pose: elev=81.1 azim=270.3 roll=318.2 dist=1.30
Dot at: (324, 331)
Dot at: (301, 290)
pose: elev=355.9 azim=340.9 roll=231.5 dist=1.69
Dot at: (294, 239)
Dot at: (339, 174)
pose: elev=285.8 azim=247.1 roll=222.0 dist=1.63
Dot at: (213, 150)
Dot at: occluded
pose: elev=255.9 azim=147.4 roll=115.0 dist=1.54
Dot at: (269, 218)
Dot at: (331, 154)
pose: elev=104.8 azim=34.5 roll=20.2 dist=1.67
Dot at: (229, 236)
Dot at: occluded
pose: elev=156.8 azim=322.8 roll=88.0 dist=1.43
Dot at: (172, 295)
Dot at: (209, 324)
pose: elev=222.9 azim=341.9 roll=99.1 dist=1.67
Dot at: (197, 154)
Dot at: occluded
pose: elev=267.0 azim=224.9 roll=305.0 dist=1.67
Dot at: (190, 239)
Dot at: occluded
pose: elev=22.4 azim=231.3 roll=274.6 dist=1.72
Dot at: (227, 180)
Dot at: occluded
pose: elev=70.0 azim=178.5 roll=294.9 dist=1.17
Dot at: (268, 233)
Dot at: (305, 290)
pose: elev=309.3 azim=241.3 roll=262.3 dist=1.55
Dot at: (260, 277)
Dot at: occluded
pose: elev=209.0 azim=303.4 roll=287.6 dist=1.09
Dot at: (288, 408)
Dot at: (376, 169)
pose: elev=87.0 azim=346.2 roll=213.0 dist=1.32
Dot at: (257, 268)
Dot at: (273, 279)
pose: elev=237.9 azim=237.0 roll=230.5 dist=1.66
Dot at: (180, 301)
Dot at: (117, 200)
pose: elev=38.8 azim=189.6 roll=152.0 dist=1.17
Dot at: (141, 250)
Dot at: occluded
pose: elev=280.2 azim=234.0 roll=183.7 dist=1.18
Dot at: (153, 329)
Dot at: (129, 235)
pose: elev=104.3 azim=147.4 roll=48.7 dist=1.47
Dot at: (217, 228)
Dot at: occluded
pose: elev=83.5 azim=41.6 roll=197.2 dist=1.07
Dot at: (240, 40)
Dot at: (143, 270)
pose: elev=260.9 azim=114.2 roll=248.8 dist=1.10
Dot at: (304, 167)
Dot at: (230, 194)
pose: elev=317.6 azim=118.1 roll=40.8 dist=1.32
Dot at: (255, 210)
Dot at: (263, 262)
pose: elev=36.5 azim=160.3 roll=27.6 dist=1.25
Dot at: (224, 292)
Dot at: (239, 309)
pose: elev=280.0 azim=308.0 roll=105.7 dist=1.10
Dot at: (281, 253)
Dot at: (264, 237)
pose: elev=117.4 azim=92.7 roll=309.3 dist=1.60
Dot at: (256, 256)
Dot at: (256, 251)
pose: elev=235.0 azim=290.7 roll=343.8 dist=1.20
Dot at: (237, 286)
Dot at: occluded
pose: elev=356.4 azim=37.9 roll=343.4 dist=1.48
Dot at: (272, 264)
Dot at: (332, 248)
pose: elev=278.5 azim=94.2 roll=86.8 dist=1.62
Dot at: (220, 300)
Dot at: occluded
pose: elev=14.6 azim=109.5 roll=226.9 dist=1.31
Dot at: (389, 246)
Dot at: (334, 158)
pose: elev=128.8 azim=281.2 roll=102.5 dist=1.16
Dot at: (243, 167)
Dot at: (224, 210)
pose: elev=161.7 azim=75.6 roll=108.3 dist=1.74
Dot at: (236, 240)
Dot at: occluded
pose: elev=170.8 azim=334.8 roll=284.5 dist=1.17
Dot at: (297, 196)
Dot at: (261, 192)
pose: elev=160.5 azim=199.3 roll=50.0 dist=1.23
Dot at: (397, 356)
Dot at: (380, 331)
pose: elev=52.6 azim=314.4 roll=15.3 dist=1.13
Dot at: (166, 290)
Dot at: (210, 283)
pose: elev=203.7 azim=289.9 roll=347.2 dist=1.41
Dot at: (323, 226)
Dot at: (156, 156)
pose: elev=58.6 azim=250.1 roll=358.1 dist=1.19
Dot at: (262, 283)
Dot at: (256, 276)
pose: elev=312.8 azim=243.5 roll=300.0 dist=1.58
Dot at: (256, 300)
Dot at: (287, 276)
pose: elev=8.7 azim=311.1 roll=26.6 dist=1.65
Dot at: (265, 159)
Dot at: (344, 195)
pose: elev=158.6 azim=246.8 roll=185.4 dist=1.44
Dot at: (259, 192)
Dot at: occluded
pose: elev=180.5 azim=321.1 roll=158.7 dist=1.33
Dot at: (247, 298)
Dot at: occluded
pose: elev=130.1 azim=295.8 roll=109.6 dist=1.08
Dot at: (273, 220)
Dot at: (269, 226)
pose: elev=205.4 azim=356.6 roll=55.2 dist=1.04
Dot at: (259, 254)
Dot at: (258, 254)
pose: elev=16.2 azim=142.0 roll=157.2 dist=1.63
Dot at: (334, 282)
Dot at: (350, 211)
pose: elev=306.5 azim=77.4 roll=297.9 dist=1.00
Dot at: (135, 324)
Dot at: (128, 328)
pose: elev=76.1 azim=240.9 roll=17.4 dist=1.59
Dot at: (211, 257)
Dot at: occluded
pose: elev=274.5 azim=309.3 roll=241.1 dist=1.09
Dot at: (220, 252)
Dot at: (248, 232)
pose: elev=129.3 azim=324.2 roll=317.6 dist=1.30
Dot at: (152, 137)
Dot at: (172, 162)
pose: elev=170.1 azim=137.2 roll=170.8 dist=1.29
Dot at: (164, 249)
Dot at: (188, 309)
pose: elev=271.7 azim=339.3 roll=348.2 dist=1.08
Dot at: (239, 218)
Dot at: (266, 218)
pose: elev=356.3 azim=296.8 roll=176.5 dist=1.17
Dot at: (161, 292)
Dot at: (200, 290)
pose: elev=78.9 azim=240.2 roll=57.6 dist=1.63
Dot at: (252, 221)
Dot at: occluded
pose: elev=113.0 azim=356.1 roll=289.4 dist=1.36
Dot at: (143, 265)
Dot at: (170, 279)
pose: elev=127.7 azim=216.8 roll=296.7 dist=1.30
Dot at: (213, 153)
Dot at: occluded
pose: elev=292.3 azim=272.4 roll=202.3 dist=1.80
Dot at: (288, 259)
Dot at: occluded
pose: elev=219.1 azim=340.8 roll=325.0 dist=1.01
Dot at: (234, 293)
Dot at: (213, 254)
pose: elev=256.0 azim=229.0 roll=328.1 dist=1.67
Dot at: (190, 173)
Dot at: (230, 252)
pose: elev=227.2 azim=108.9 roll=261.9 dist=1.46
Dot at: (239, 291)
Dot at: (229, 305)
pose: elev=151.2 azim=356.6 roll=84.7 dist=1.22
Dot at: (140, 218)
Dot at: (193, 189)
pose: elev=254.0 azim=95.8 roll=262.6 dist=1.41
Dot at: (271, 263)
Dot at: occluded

* * * * * * * * *

[What you need to do]: Quote the rows above word for word, from the first line of the rows through the line that contains "Dot at: (263, 262)", with both ends included.

[Result for this exercise]:
pose: elev=81.1 azim=270.3 roll=318.2 dist=1.30
Dot at: (324, 331)
Dot at: (301, 290)
pose: elev=355.9 azim=340.9 roll=231.5 dist=1.69
Dot at: (294, 239)
Dot at: (339, 174)
pose: elev=285.8 azim=247.1 roll=222.0 dist=1.63
Dot at: (213, 150)
Dot at: occluded
pose: elev=255.9 azim=147.4 roll=115.0 dist=1.54
Dot at: (269, 218)
Dot at: (331, 154)
pose: elev=104.8 azim=34.5 roll=20.2 dist=1.67
Dot at: (229, 236)
Dot at: occluded
pose: elev=156.8 azim=322.8 roll=88.0 dist=1.43
Dot at: (172, 295)
Dot at: (209, 324)
pose: elev=222.9 azim=341.9 roll=99.1 dist=1.67
Dot at: (197, 154)
Dot at: occluded
pose: elev=267.0 azim=224.9 roll=305.0 dist=1.67
Dot at: (190, 239)
Dot at: occluded
pose: elev=22.4 azim=231.3 roll=274.6 dist=1.72
Dot at: (227, 180)
Dot at: occluded
pose: elev=70.0 azim=178.5 roll=294.9 dist=1.17
Dot at: (268, 233)
Dot at: (305, 290)
pose: elev=309.3 azim=241.3 roll=262.3 dist=1.55
Dot at: (260, 277)
Dot at: occluded
pose: elev=209.0 azim=303.4 roll=287.6 dist=1.09
Dot at: (288, 408)
Dot at: (376, 169)
pose: elev=87.0 azim=346.2 roll=213.0 dist=1.32
Dot at: (257, 268)
Dot at: (273, 279)
pose: elev=237.9 azim=237.0 roll=230.5 dist=1.66
Dot at: (180, 301)
Dot at: (117, 200)
pose: elev=38.8 azim=189.6 roll=152.0 dist=1.17
Dot at: (141, 250)
Dot at: occluded
pose: elev=280.2 azim=234.0 roll=183.7 dist=1.18
Dot at: (153, 329)
Dot at: (129, 235)
pose: elev=104.3 azim=147.4 roll=48.7 dist=1.47
Dot at: (217, 228)
Dot at: occluded
pose: elev=83.5 azim=41.6 roll=197.2 dist=1.07
Dot at: (240, 40)
Dot at: (143, 270)
pose: elev=260.9 azim=114.2 roll=248.8 dist=1.10
Dot at: (304, 167)
Dot at: (230, 194)
pose: elev=317.6 azim=118.1 roll=40.8 dist=1.32
Dot at: (255, 210)
Dot at: (263, 262)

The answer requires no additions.